▶ **What you are asked to do**: Copy the entries, starting at the line that contains "Valérie Dvořákové z" and ending with the line that contains "Všichni si však", but change "výstavy" to "přehlídky" and leave all else as it is.

▶ **Extracted entries**:
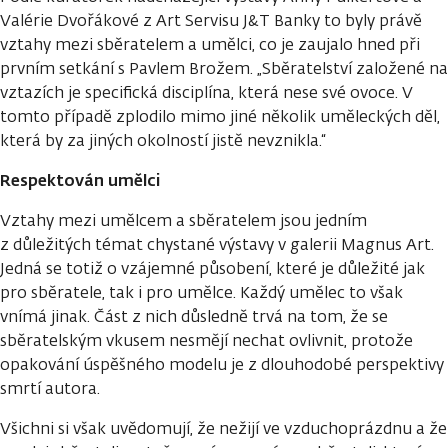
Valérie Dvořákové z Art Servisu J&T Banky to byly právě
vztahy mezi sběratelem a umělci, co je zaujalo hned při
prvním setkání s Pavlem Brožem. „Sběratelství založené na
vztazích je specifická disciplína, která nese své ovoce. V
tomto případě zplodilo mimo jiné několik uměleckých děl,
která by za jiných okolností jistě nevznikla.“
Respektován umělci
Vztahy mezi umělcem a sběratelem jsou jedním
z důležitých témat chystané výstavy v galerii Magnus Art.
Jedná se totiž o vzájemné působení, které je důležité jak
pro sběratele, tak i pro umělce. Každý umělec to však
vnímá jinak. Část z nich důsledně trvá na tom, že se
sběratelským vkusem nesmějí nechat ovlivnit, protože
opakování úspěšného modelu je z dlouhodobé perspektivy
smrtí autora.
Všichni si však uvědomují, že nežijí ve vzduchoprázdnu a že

--

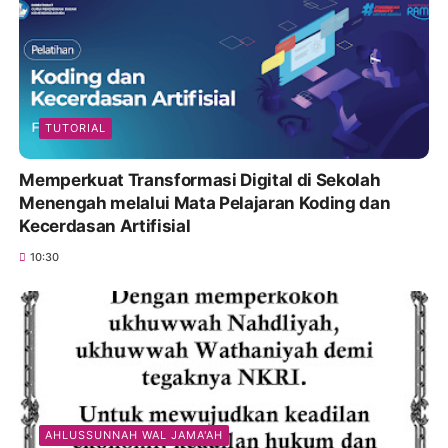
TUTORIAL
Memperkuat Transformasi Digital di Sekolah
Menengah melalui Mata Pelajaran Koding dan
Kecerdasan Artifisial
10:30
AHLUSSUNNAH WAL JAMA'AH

▶ **Result for this task**:
Valérie Dvořákové z Art Servisu J&T Banky to byly právě
vztahy mezi sběratelem a umělci, co je zaujalo hned při
prvním setkání s Pavlem Brožem. „Sběratelství založené na
vztazích je specifická disciplína, která nese své ovoce. V
tomto případě zplodilo mimo jiné několik uměleckých děl,
která by za jiných okolností jistě nevznikla.“
Respektován umělci
Vztahy mezi umělcem a sběratelem jsou jedním
z důležitých témat chystané přehlídky v galerii Magnus Art.
Jedná se totiž o vzájemné působení, které je důležité jak
pro sběratele, tak i pro umělce. Každý umělec to však
vnímá jinak. Část z nich důsledně trvá na tom, že se
sběratelským vkusem nesmějí nechat ovlivnit, protože
opakování úspěšného modelu je z dlouhodobé perspektivy
smrtí autora.
Všichni si však uvědomují, že nežijí ve vzduchoprázdnu a že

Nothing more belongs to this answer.